My interaction with the BR logo is that it's on the window latch on the door that I have to pull down to reach the outside handle every morning as I get off the train. I'm inordinately fond of the intercity 125s, but every time I go through that ridiculous door opening process, I can't help but think of all the people that died falling out of train doors before they added central locking and (pointlessly) removed the internal handles. And I can't help wondering if it was someone throwing people out of the trains. It's my anti-madelines moment every morning.

But yes, it's a classic of Calvert & Kinnier design, in concert with the rest of the studio. In many ways it's a core part of my national identity.
posted by ambrosen at 9:00 AM on October 23, 2016 [4 favorites]


It's a great logo. I always loved the Nederlandse Spoorwegen (Dutch Railways) logo when I visited as a kid, and it must have had inspiration from the British design that had been introduced only a few years before.
posted by borsboom at 10:52 AM on October 23, 2016


Ironically, you're more likely to spot the NS logo on a British train these days than the double arrow...
posted by doiheartwentyone at 12:43 PM on October 23, 2016


And although you won't see Casey Jones burgers in any British or overseas stations, you will see the railway exclusive food chains it was replaced with: Caffè Ritazza and the sandwich shop Upper Crust in lots of places, including Berlin Hauptbahnhof.
posted by ambrosen at 1:18 PM on October 23, 2016


I always thought that the BR logo owed more than a little to the Glasgow Suburban Electric logo from 1960.

Ooh, that font …but please get that person a new scanner, as there are glitches.
posted by scruss at 2:35 PM on October 23, 2016 [1 favorite]


The Rail Alphabet designed for the program by Margaret Calvert was revived by Henrik Kubel in 2009 and is really beautiful.

It is, but it's not £1,000 beautiful.
Also, I find it difficult to tell the difference between it and vanilla Helvetica. (I think the X-height is slightly higher in Rail Alphabet, but that's about it.)
posted by acb at 3:53 AM on October 24, 2016


It's a great logo. I always loved the Nederlandse Spoorwegen (Dutch Railways) logo when I visited as a kid, and it must have had inspiration from the British design that had been introduced only a few years before.
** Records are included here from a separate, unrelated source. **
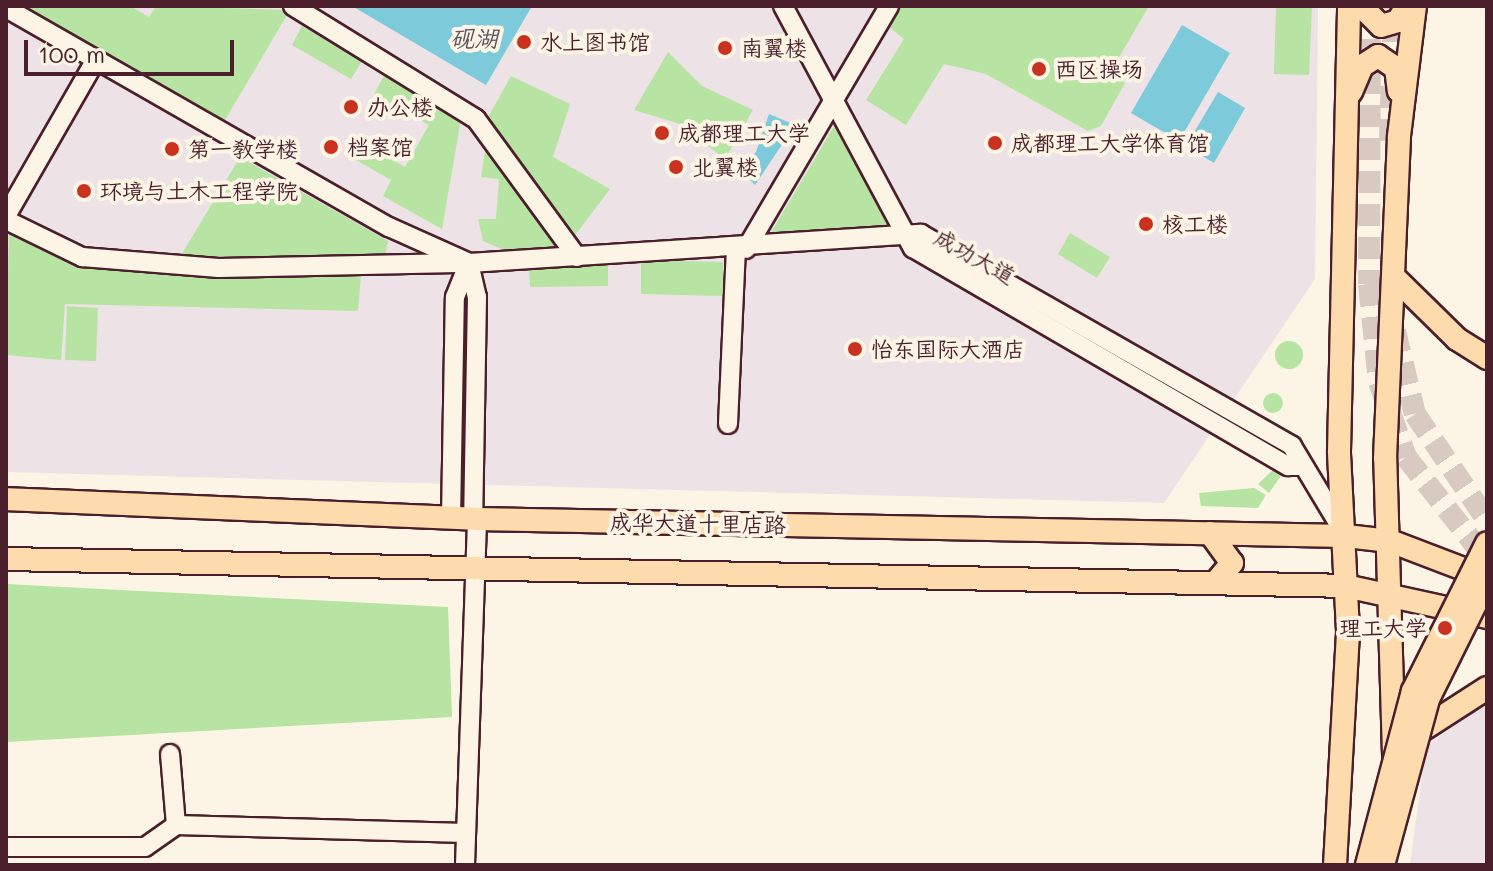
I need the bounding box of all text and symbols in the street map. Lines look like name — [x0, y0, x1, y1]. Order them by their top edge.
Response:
scale bar — [28, 24, 238, 74]
water label: 砚湖 — [450, 24, 498, 52]
place label: 水上图书馆 — [540, 29, 650, 55]
marker: 水上图书馆 — [515, 33, 533, 51]
place label: 南翼楼 — [741, 35, 807, 61]
text: 100 m — [38, 38, 105, 69]
marker: 南翼楼 — [716, 39, 734, 57]
place label: 西区操场 — [1055, 56, 1143, 82]
marker: 西区操场 — [1030, 60, 1048, 78]
place label: 办公楼 — [367, 94, 433, 120]
marker: 办公楼 — [342, 98, 360, 116]
place label: 成都理工大学 — [678, 120, 810, 146]
marker: 成都理工大学 — [653, 124, 671, 142]
place label: 成都理工大学体育馆 — [1011, 130, 1209, 156]
place label: 档案馆 — [347, 134, 413, 160]
marker: 成都理工大学体育馆 — [986, 134, 1004, 152]
place label: 第一教学楼 — [188, 136, 298, 162]
marker: 档案馆 — [322, 138, 340, 156]
marker: 第一教学楼 — [163, 140, 181, 158]
place label: 北翼楼 — [692, 154, 758, 180]
marker: 北翼楼 — [667, 158, 685, 176]
place label: 环境与土木工程学院 — [100, 178, 298, 204]
marker: 环境与土木工程学院 — [75, 182, 93, 200]
place label: 核工楼 — [1162, 211, 1228, 237]
marker: 核工楼 — [1137, 215, 1155, 233]
street label: 成功大道 — [930, 223, 1020, 289]
place label: 怡东国际大酒店 — [871, 336, 1025, 362]
marker: 怡东国际大酒店 — [846, 340, 864, 358]
street label: 成华大道十里店路 — [610, 508, 786, 538]
place label: 理工大学 — [1339, 615, 1427, 641]
marker: 理工大学 — [1434, 617, 1456, 639]

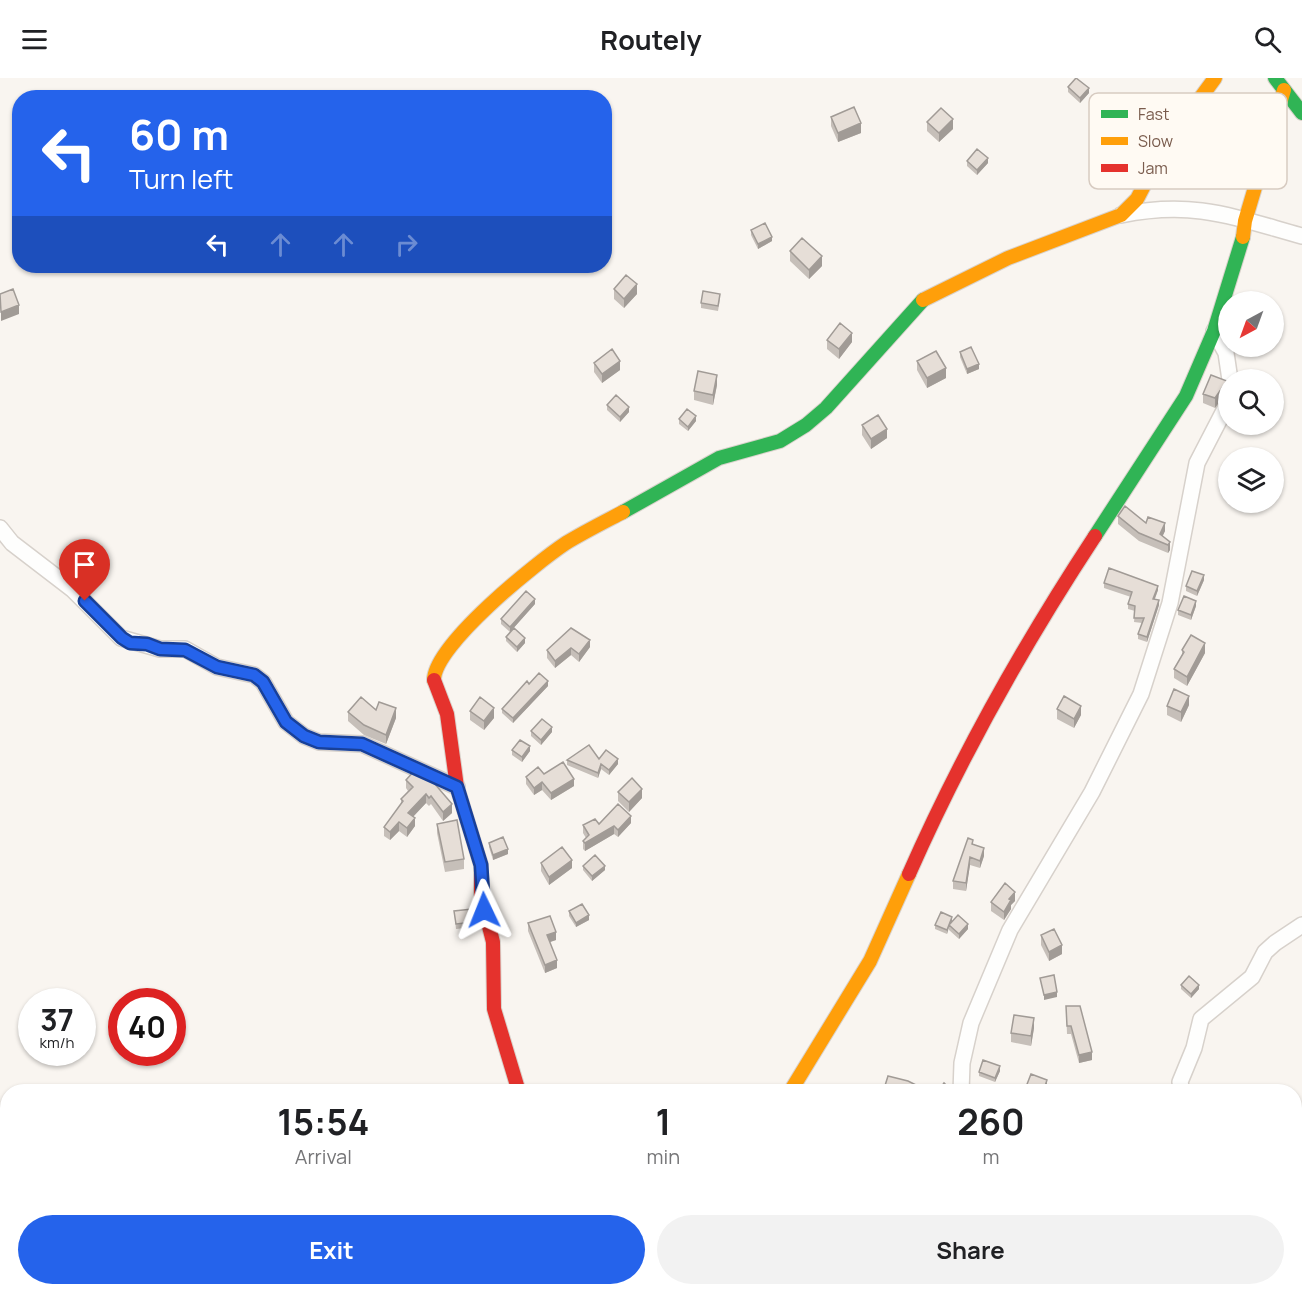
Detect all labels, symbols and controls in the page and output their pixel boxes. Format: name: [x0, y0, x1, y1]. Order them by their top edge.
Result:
text: Routely: [600, 21, 702, 58]
icon: menu: [18, 23, 51, 56]
icon: search: [1251, 23, 1284, 56]
legend: [1089, 93, 1287, 189]
text: Fast: [1138, 103, 1169, 125]
text: 60 m: [129, 105, 229, 163]
icon: left: [30, 114, 108, 192]
text: Slow: [1138, 130, 1173, 152]
text: Jam: [1138, 157, 1168, 179]
text: Turn left: [129, 160, 233, 197]
icon: left: [201, 228, 234, 261]
icon: ahead: [264, 228, 297, 261]
icon: ahead: [327, 228, 360, 261]
icon: right: [390, 228, 423, 261]
north arrow: [1218, 291, 1284, 357]
map controls: [1218, 291, 1284, 513]
button: search: [1218, 369, 1284, 435]
button: layers: [1218, 447, 1284, 513]
pin: [59, 539, 110, 601]
icon: arrive: [68, 548, 101, 581]
position arrow: [452, 878, 516, 942]
speed limit sign: 40: [108, 988, 186, 1066]
text: 37: [40, 999, 74, 1040]
text: km/h: [40, 1032, 74, 1053]
text: 15:54: [277, 1097, 369, 1146]
text: 1: [655, 1097, 671, 1146]
text: 260: [957, 1097, 1025, 1146]
text: Arrival: [295, 1143, 352, 1170]
text: min: [647, 1143, 680, 1170]
text: m: [983, 1143, 1000, 1170]
button: Exit: [18, 1215, 645, 1284]
button: Share: [657, 1215, 1284, 1284]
The stylised-two-rails motif in high-modernist-era railway logos is a recurring one. Other than BR and NS, Sydney's metropolitan railways had a similar logo, and there are a few other railways (South Africa? Israel?) which have logos along those lines.
posted by acb at 8:31 AM on October 24, 2016


The old Amtrak logo only pointed in one direction. This was probably appropriate, given that some services were so infrequent that trains passing each other in opposite directions was quite rare.